Source records
%%

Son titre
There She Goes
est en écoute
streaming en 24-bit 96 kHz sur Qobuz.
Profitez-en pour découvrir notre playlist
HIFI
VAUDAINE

%%
%%

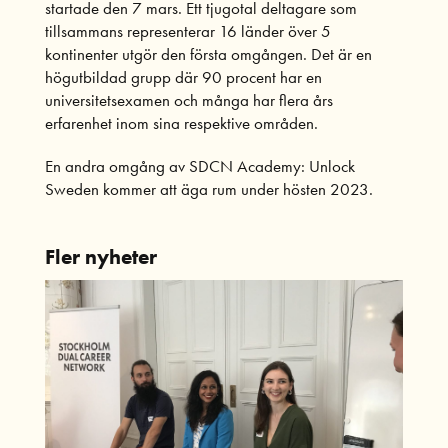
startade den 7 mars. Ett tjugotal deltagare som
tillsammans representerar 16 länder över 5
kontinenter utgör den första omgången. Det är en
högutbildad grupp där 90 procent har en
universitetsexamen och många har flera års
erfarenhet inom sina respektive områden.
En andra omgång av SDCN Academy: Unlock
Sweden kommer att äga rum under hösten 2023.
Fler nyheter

%%

## Task details
Find each line in the listing that contains the word "mars" and copy those lines out in full.

## Response
startade den 7 mars. Ett tjugotal deltagare som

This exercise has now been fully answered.